In un recente articolo di Andrea Tarquini su “la Repubblica” veniva descritta  l’interessante evoluzione politica di un nuovo movimento chiamato “i corsari del web”, movimento che da qualche tempo sta ottenendo un notevole successo in Germania.
Come sostiene Tarquini, si tratta di un movimento che si batte per la libertà su Internet e si pone l’obiettivo politico di rifondare la democrazia con la Rete. Si configura come una nuova forza di sinistra libertaria, in grado di dialogare con la base attraverso i social forum e pronta a organizzare rapidamente manifestazioni e comizi per mezzo di Facebook e Twitter .

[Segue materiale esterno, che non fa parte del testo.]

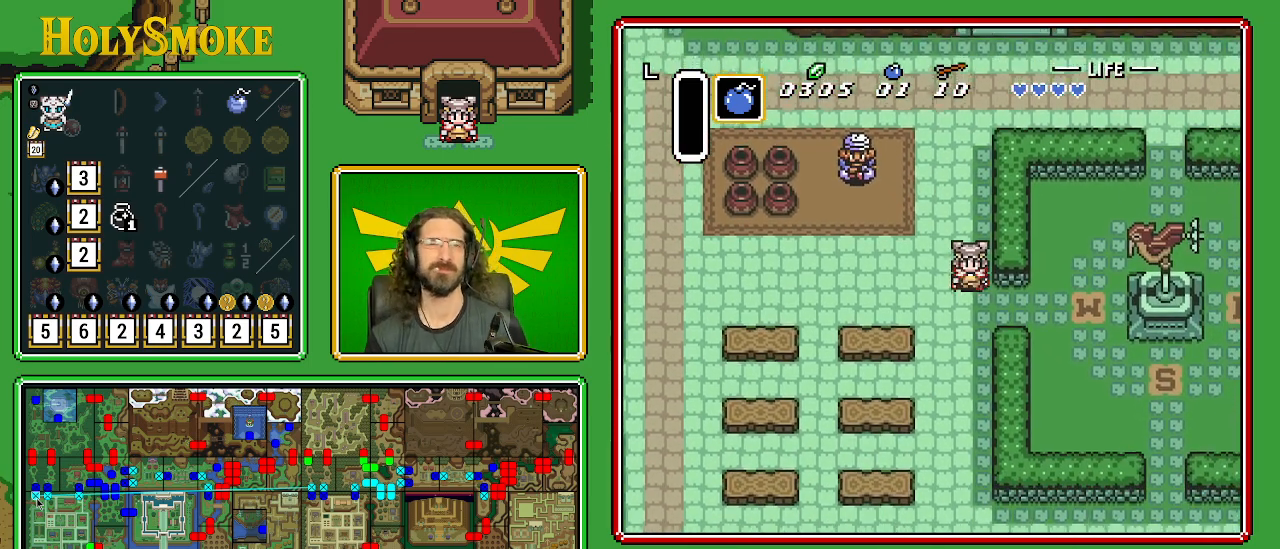
{"buttons": ["DPAD_DOWN"], "events": []}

In poco tempo il “partito dei corsari del web” ha guadagnato notevole consenso tra i giovani tedeschi, stanchi e delusi dalla politica istituzionale che, tutto sommato, in Germania non è poi così qualitativamente scadente.
Il Partito ha già sfondato a Berlino e conta di sbarcare, quanto prima, nel Parlamento nazionale. Il voto di protesta giovanile si è pertanto aggregato intorno a una comunità di hacker, che hanno saputo intercettare e dare corpo al profondo malcontento che impregna da qualche tempo il mondo occidentale e non solo.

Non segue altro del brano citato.